Have a wonderful Cmas
Patricia Hanson says
I am in America and pork sausage (which is predominantly a breakfast sausage) is already seasoned and not a flavor that would go well cranberry sauce or Brie. I think adding more herbs would be too much and not at all complimentary to the already seasoned sausage.
A Dutch pork sausage recipe is ground pork, ground beef, allspice, salt, pepper. Another (more traditional) is just lean ground pork shoulder and spices. These recipes are used to make Dutch Pigs in a Blanket.
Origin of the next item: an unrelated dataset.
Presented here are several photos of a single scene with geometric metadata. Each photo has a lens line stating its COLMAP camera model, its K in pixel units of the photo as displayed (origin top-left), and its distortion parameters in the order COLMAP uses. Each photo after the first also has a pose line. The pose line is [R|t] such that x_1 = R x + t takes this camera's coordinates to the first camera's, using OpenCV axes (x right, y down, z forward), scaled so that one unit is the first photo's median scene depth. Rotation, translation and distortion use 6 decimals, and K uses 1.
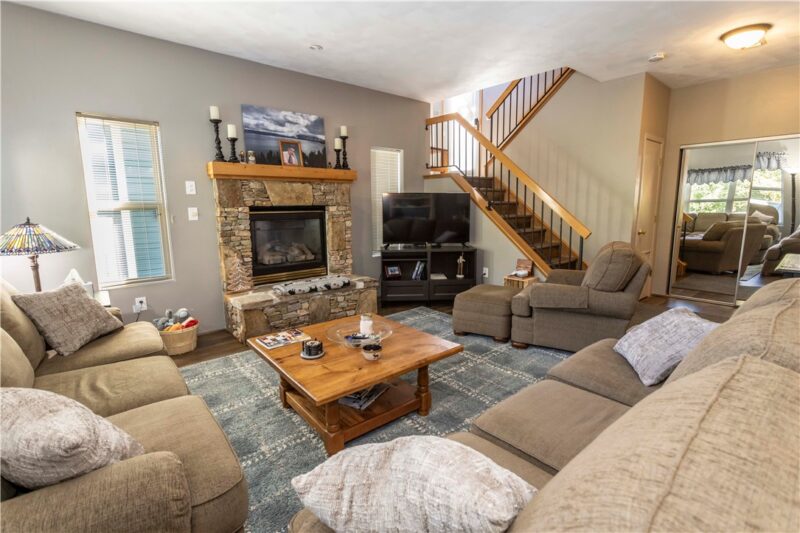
lens RADIAL K [[374.6, 0, 401.1], [0, 374.6, 260.2], [0, 0, 1]] dist [-0.000953, 0.005024]
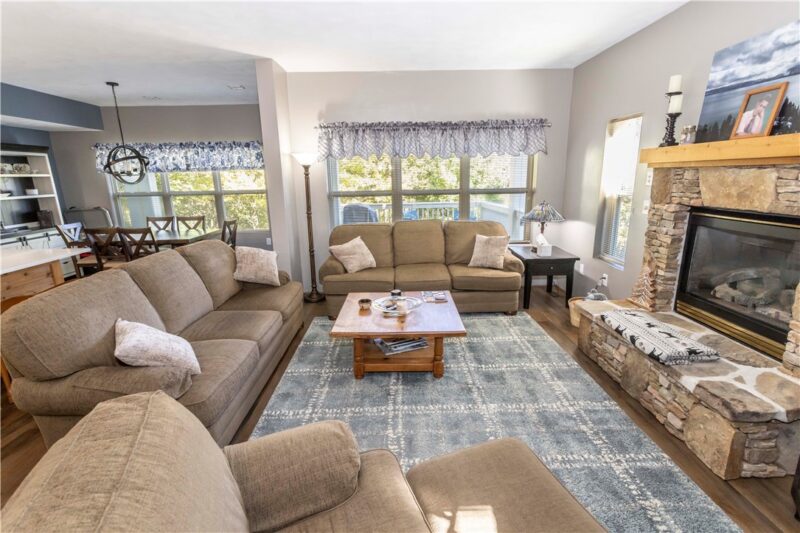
lens RADIAL K [[374.6, 0, 406.1], [0, 374.6, 261.9], [0, 0, 1]] dist [-0.000953, 0.005024]
pose [[-0.625025, 0.193679, -0.756196, 0.481871], [-0.094978, 0.942665, 0.319941, -0.213635], [0.774805, 0.271793, -0.570794, 1.002401]]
Is your sausage already flavored when you buy it? What do you recommend?
Thank you. Patricia
Emily from Tennessee says
Tried these for a pre Christmas party, and they were delicious! My grandmother was British and she used to make some so I was trying to find a recipe similar to what she used to make. 200 C is 392-400 F, and I also used Trader Joe’s cranberry orange relish instead of doing cranberry and orange zest separately. I did make them two days ahead and froze them until I was ready to bake, and they were still moist. Also, you can get pork sausage unseasoned here, so I used sage and an Italian seasoning mix.
Inger says
I am in the US and our puff pastry comes two sheets per box. Will I just use one sheet for this recipe or both? I could just see how much filling I have and how it would fit, but I have to thaw the pastry ahead of time so wouldn’t know that until too late. I wasn’t clear by how the instructions were written as it gave no amount. Planning to make these tonight. Thanks
oliviamchale says
Hi Inger. In the UK, our puff pastry has one sheet per box and so I only used one sheet in this recipe, but cut in half lengthways to make two separate pieces to turn into rolls. The puff pastry I used weighs 320g. I hope that helps?
Inger says
Didn’t see this until after I was done but I also just used one sheet and it was perfect. Thanks, we’ll probably have them again!